Written task>
Copy out the material below, from the line that contains "catalogue / barcode: US 2285566" up to and including the line that contains "collection date: 1910-08-20", without changing a single character.

Stored items:
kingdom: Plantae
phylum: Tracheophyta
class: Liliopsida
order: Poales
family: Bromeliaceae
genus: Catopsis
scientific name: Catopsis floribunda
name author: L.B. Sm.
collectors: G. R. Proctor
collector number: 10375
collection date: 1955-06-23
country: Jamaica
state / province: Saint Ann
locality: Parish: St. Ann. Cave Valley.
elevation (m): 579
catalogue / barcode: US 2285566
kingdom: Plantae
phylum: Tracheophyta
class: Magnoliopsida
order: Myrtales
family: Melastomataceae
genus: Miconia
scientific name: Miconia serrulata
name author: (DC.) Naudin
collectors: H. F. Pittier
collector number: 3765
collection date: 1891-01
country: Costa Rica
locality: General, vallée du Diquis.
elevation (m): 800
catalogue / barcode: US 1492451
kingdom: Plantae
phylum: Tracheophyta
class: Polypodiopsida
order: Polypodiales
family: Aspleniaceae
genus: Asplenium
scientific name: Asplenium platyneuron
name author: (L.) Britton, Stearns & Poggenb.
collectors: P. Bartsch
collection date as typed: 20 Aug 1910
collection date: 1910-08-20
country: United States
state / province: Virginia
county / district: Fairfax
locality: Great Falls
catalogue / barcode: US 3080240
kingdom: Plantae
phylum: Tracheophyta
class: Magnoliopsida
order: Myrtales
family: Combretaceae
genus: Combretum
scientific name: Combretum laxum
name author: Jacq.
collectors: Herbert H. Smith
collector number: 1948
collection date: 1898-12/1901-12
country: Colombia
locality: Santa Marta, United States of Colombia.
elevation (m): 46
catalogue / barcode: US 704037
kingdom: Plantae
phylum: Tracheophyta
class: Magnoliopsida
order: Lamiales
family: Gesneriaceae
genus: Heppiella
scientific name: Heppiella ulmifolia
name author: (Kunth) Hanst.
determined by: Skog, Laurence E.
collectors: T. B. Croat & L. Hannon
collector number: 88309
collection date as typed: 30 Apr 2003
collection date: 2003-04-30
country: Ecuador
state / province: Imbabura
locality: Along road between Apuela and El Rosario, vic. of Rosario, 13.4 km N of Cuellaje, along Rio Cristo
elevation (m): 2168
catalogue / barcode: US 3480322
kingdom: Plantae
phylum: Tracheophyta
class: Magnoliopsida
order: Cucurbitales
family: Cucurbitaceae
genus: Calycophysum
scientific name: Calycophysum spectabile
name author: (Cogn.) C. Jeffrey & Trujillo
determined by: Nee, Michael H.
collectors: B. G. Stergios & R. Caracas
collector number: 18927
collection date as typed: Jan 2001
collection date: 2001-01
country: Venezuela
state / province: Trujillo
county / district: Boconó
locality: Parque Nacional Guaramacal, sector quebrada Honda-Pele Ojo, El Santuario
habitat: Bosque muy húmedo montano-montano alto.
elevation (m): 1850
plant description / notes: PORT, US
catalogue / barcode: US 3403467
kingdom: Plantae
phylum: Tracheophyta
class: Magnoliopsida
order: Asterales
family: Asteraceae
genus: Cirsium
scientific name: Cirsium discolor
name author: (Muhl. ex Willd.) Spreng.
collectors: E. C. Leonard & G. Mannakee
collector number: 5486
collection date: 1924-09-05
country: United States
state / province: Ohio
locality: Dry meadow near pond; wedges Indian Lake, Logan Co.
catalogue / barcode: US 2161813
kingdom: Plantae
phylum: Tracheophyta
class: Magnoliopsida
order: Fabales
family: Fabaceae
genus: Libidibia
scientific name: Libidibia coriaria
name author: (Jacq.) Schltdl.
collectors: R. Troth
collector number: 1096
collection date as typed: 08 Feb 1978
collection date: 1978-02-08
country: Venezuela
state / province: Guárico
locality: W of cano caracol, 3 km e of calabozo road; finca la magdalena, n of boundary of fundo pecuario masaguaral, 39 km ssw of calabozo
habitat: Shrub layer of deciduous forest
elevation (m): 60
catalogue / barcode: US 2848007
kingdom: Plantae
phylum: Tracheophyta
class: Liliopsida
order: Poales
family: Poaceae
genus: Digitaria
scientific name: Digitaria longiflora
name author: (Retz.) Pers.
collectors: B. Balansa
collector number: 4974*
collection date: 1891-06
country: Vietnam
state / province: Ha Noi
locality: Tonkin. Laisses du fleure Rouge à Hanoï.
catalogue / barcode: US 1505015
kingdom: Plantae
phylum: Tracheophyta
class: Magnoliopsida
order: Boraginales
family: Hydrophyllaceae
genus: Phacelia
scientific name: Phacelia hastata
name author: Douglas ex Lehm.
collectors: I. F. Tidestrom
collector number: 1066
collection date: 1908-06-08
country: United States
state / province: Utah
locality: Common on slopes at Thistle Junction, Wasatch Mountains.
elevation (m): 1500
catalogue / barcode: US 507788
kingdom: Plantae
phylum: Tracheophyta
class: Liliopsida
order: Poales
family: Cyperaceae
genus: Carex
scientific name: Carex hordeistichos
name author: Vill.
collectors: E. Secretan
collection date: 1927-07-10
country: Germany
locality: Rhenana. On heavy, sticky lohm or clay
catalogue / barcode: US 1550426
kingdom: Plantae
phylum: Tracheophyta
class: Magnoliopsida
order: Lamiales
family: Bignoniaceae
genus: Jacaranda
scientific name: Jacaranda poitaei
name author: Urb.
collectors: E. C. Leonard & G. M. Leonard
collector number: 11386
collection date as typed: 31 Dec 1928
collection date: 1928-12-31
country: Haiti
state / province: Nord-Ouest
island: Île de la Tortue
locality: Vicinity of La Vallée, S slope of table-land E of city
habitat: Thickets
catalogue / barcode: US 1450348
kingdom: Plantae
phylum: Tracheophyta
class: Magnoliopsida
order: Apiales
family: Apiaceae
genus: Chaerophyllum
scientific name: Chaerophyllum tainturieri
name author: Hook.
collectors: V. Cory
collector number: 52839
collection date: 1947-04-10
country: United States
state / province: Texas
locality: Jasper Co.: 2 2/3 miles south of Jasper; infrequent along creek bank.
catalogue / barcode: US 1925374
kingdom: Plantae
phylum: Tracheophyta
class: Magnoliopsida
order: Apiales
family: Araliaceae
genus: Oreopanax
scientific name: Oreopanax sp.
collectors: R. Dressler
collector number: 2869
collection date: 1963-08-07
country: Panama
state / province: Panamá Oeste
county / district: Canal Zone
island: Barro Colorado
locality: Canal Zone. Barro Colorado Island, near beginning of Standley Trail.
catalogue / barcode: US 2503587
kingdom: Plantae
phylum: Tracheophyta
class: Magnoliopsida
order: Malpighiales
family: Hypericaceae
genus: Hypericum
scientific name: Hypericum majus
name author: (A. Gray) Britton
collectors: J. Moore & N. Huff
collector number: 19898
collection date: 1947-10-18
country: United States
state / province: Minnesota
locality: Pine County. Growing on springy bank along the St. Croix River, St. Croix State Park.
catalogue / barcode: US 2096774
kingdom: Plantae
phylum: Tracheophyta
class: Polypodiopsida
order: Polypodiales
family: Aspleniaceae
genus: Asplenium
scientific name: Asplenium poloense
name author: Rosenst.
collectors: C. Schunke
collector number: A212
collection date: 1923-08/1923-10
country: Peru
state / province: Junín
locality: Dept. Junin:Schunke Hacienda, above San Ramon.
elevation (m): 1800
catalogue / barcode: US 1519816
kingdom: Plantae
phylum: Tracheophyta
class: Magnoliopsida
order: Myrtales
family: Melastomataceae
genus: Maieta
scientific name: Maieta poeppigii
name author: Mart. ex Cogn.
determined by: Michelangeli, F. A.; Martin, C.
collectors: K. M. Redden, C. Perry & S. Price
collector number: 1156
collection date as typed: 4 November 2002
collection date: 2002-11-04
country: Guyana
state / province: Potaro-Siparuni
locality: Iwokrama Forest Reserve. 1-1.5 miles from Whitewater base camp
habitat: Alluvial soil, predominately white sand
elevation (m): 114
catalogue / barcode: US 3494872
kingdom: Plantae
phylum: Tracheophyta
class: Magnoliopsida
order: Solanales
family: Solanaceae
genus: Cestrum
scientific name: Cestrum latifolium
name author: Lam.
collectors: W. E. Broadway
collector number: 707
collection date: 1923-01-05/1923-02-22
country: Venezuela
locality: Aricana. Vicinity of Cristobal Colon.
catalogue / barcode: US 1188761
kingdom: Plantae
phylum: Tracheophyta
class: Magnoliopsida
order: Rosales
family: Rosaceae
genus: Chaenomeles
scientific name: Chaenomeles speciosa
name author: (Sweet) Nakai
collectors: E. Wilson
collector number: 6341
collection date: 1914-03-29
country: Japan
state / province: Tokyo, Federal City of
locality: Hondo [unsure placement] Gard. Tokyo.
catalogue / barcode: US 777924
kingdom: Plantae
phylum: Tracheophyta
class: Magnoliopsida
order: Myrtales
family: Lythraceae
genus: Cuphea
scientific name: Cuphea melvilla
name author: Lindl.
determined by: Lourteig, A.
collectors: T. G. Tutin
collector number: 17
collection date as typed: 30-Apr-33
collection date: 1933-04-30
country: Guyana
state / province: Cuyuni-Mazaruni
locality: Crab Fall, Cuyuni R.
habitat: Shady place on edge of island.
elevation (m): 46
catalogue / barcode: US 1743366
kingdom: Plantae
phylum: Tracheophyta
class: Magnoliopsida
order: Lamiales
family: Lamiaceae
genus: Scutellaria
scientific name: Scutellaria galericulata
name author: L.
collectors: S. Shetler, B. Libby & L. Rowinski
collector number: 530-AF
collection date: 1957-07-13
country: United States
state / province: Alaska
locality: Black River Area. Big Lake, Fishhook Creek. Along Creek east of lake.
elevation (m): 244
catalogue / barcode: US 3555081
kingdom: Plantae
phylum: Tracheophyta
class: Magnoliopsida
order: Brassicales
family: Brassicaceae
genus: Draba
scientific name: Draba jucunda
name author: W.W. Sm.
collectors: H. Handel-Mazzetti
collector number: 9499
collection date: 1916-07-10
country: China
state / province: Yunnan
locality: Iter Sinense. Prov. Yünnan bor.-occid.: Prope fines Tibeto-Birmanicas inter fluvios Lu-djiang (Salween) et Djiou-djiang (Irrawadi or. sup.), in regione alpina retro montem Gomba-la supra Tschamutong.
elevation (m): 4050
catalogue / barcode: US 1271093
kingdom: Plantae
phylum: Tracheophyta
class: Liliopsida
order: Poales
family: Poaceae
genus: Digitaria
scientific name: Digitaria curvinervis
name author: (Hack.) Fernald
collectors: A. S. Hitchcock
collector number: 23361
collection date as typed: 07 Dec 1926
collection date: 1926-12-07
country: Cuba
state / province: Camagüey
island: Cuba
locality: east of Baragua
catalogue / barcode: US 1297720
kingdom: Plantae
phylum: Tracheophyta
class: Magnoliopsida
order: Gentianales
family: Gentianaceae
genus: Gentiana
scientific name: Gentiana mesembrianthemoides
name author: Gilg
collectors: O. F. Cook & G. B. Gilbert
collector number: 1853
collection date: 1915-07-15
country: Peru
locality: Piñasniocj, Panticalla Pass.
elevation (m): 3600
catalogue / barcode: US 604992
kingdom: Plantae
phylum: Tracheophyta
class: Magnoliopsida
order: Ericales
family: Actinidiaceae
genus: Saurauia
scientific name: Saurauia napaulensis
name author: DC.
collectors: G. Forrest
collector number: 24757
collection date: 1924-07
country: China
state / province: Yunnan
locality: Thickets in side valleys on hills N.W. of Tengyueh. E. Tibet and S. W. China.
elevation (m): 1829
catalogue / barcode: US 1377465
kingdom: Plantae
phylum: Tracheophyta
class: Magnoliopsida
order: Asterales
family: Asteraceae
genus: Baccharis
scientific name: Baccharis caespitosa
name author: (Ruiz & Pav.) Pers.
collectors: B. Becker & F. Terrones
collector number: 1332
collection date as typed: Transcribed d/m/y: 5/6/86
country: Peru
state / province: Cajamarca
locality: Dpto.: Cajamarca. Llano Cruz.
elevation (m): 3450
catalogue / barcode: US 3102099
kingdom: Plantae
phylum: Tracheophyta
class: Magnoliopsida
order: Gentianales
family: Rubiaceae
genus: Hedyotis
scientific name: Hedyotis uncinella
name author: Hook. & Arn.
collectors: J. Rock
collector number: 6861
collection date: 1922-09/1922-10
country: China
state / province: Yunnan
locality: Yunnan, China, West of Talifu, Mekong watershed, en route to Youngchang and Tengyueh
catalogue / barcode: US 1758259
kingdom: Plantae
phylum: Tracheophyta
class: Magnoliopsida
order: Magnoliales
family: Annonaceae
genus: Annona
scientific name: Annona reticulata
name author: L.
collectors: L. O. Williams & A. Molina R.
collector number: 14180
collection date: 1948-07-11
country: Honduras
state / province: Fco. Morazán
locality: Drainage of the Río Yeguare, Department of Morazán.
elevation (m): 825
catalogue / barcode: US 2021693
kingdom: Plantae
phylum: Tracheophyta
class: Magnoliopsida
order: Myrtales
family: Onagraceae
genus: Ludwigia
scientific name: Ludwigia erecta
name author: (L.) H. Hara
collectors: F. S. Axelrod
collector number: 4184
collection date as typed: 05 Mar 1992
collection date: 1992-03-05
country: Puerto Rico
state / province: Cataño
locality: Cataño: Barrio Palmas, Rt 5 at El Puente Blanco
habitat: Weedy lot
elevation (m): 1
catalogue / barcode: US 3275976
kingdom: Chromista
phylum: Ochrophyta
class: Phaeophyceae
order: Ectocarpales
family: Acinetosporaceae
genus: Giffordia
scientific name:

Result of this task>
catalogue / barcode: US 2285566
kingdom: Plantae
phylum: Tracheophyta
class: Magnoliopsida
order: Myrtales
family: Melastomataceae
genus: Miconia
scientific name: Miconia serrulata
name author: (DC.) Naudin
collectors: H. F. Pittier
collector number: 3765
collection date: 1891-01
country: Costa Rica
locality: General, vallée du Diquis.
elevation (m): 800
catalogue / barcode: US 1492451
kingdom: Plantae
phylum: Tracheophyta
class: Polypodiopsida
order: Polypodiales
family: Aspleniaceae
genus: Asplenium
scientific name: Asplenium platyneuron
name author: (L.) Britton, Stearns & Poggenb.
collectors: P. Bartsch
collection date as typed: 20 Aug 1910
collection date: 1910-08-20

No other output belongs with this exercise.